A CASA TINHA UM QUÊ DE ALEGRIA




Era localizada em Solonópole, a 300 quilômetros de Fortaleza. Para chegar até lá, era preciso pegar uma estrada esburacada, barrenta e sem sinalização que começava na BR-226 e terminava na CE-371.  O caminho se tornava perigoso pela quantidade de animais soltos nas rodovias: vacas, bodes, carneiros e principalmente cavalos e jumentos. Os “marinheiros de primeira viagem” pareciam estar indo para o inferno de tão melancólicos. Em uma coisa eles tinham razão: o lugar era mesmo muito quente, úmido e afastado do progresso.
O município possuía dezessete mil habitantes. Nada mal para um lugar considerado fantasma até pelos próprios moradores que, de tão ranzinzas, pouco saíam das residências. Não havia um rio para se refrescar nem barzinho para se divertir.

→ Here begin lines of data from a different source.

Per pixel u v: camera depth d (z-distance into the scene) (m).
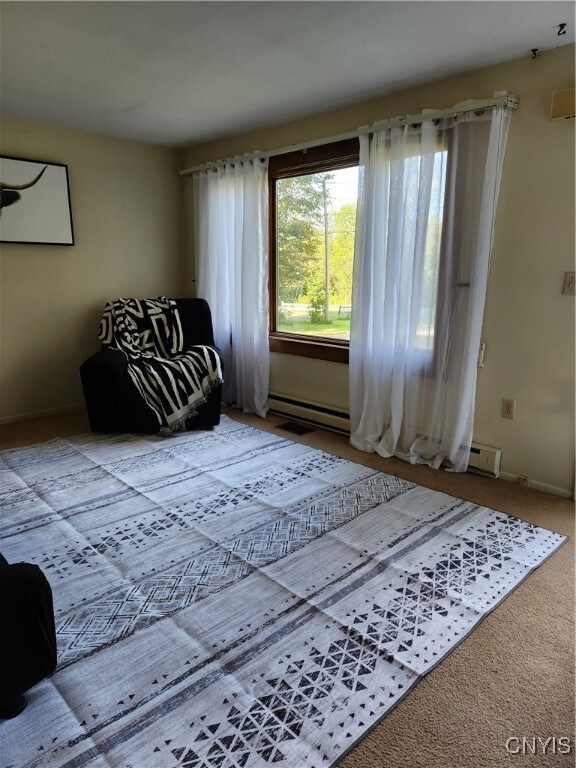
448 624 1.69
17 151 3.54
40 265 3.79
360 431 3.25
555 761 1.24
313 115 3.36
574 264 2.40
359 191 3.05
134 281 4.32
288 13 2.00
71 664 1.52
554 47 2.31
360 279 3.13
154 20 2.06
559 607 1.77
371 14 2.01
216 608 1.77
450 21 2.06
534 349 2.58
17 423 3.81
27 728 1.32
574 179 2.35
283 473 2.89
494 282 2.67
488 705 1.39
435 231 2.77
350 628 1.67
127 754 1.25
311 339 3.77
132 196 4.19
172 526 2.31
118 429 3.52
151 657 1.55
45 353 3.92
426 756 1.25
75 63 2.50
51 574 1.96
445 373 2.84
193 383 3.54
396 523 2.33
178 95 2.98
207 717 1.35
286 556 2.07
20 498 2.57
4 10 1.97
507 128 2.48
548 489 2.64
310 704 1.39
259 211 3.73
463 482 2.76
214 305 4.23
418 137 2.77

Sequer uma loja para fazer compras! Era a treva! À noite, algumas famílias mais irrequietas colocavam suas cadeiras nas calçadas para falar mal da vida alheia. A maioria, donas de casa desesperadas por algo a mais. As muriçocas famintas e grandes como as formigas tanajuras eram suas únicas companhias.
Nada disso tinha importância porque ali, uma vez por ano, eu era feliz. A casa em que eu costumava passar minhas férias ficava na rua da Igreja Matriz. Volumosa, altiva, soberba, elegante, clássica, espaçosa, aconchegante, linda – ufa! - ainda é pouco para defini-la. Ela parecia um paraíso no meio do deserto. Tia Ziuna, uma senhora sessentona de “rédeas curtas”, fazia-se de líder para controlar os empregados e manter o aspecto saudável do casarão centenário. Se não fosse pelo seu temperamento forte e decisivo, talvez, não tivesse tido a oportunidade de conhecer esse local tão maravilhoso. O tempo tê-la-ia o transformado em ruínas.
As paredes coloridas de azul lembravam a casa da pintora mexicana Frida Kalo. A cozinha espaçosa ainda possuía um forno a lenha do tempo da escravidão. Os quartos permaneciam perfumados durante todo o mês de julho. O ritual era eficaz: colocava-se detergente caseiro (feito à base de hortelã) debaixo das camas. Impossível apagar da memória emotiva tal lembrança. Os móveis criados para durar continuavam brilhantes. Havia no quintal, uma piscina de água azul celeste. A comida não ficava para trás, era um manjar dos deuses. No meio de tanto conforto, ainda existia amor.